According to a report by Global Market Insights, the global flexible workspace market is expected to reach $111.7 billion by 2027, growing at a CAGR of 21.3% from 2021 to 2027. Real estate investors can tap into this growing market by offering flexible office spaces tailored to the needs of remote workers.


Typically, this translates into greater contractual flexibility. Whereas historically, commercial leases could be signed for several years, it's likely we'll see more and more flexible types of contracts in office settings.


The concrete impact of teleworkers on commercial real estate

It is on this segment of real estate that the rise of remote working has had a significant impact.


As more companies adopt remote work policies, demand for office space has decreased.


According to a report by CBRE (Global Commercial Real Estate Services), the office vacancy rate in major US cities reached 18.7% in 2021, the highest level since 1993.


This shift has prompted real estate investors to explore alternative investment opportunities, such as converting office space into residential or mixed-use spaces.


This has also led to a decline in rental prices for office space, making it a difficult market for traditional commercial real estate investors.


Commercial real estate is currently experiencing the most drastic impacts, particularly in the office sector. In the first quarter of 2023, office vacancy rates hovered around 16%, compared to 11% before the pandemic.


There are simply too many offices available for rent and not enough demand.


Cities like Los Angeles are experiencing even higher vacancy rates.
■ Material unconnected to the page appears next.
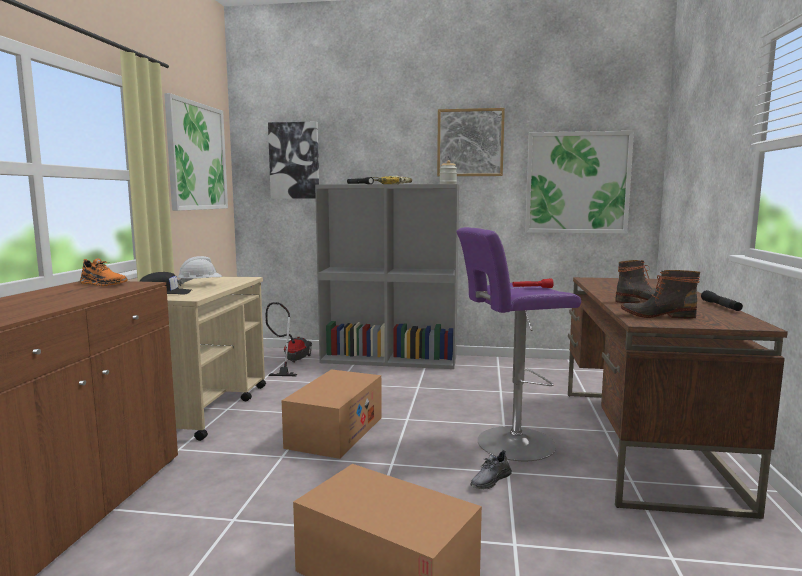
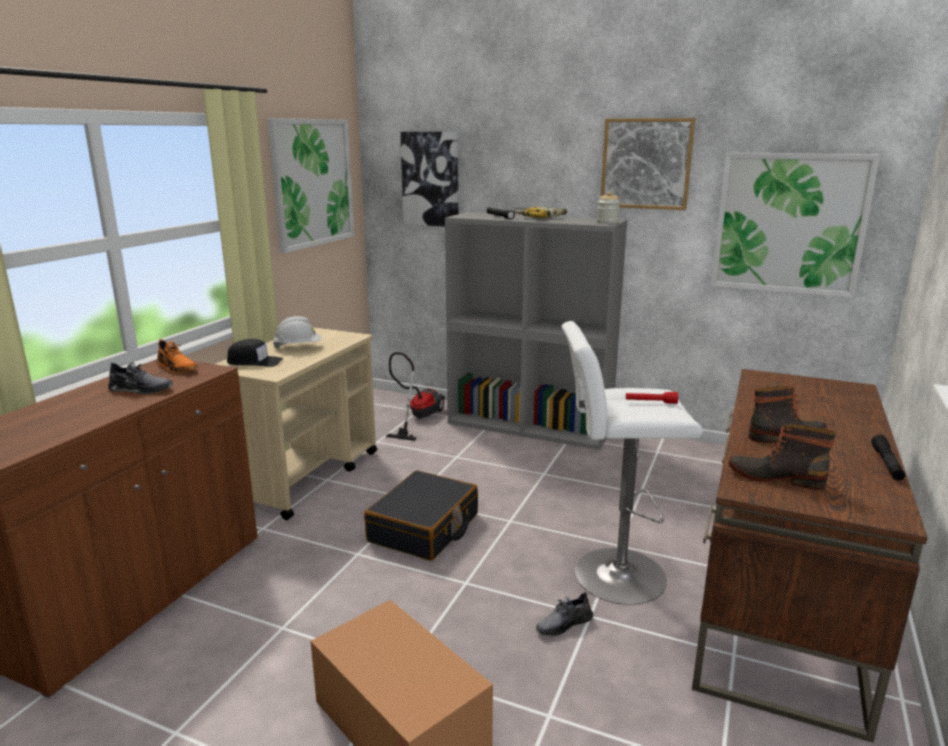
camera: 15 degrees right, 10 degrees up
(77, 294) = (140, 389): none -> grey shoe
(335, 432) = (424, 528): cardboard box -> black suitcase
(510, 444) = (613, 575): purple stool -> white stool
Vacancy rates reached a record high of 22.5% in the first quarter, up from 20.3% a year ago.


Large employers in the United States are realizing that it is no longer necessary to occupy thousands or even millions of square feet of office space.
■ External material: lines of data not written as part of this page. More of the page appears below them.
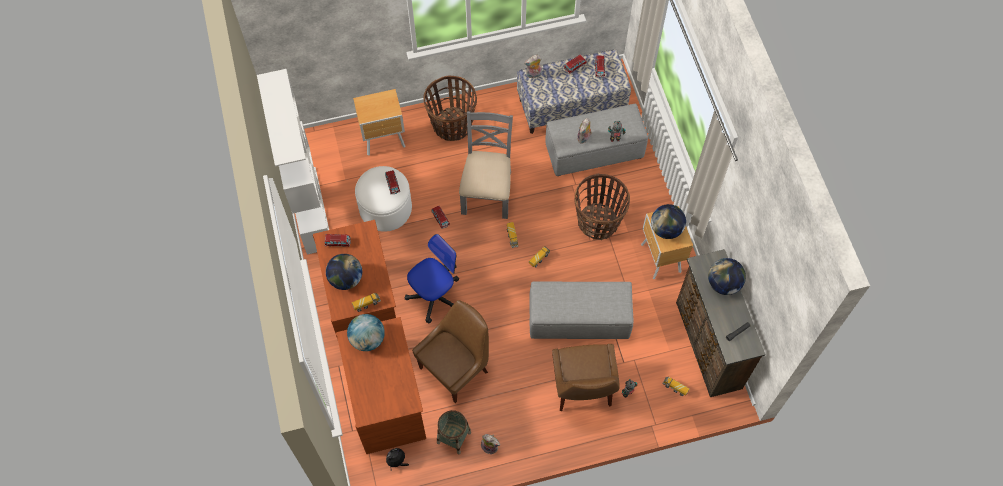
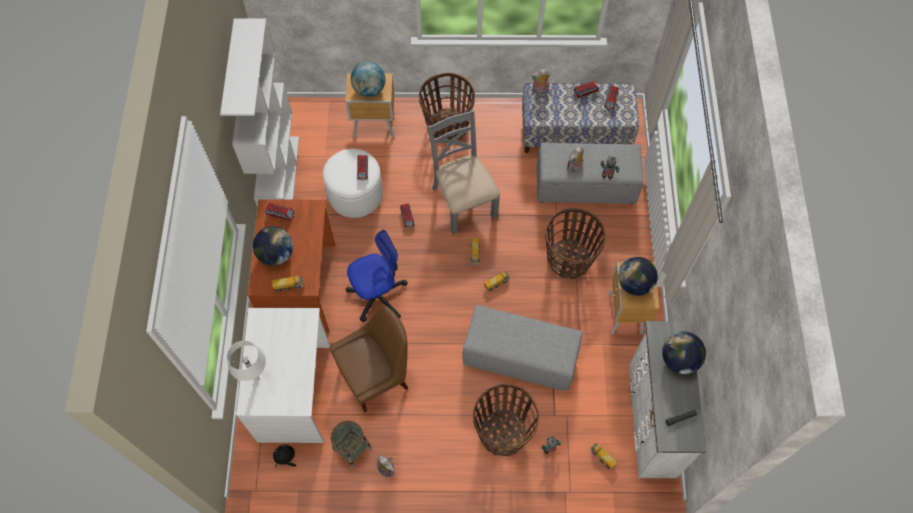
camera: 15 degrees right, 0 degrees up
(365, 391) = (257, 378): none -> white table lamp
(367, 339) = (278, 323): globe -> globe (369, 89)
(387, 402) = (296, 393): brown desk -> white desk
(487, 192) = (463, 201): grey chair -> grey chair turned 45 degrees counterclockwise
(582, 389) = (502, 433): brown chair -> basket
(707, 346) = (650, 420): brown dresser -> white dresser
The math is easy to do. They can increase their cash flow by eliminating these massive rent expenses while improving employee satisfaction.


This has created a painful situation for investors in large office buildings around the world.


Conclusion and future

In conclusion, remote work has brought about significant changes in the real estate industry. These are all factors that real estate investors must consider in their investment strategies.


As remote work continues to shape the way we work and live, adapting to these changes will be crucial to success in the real estate market.


People enjoy the freedom to work from wherever they want, so suburban real estate markets could continue to boom. Home offices will become a non-negotiable option in residential properties. Owners of large office buildings will face difficult decisions about what to do with these enormous assets, which could turn into long-term liabilities.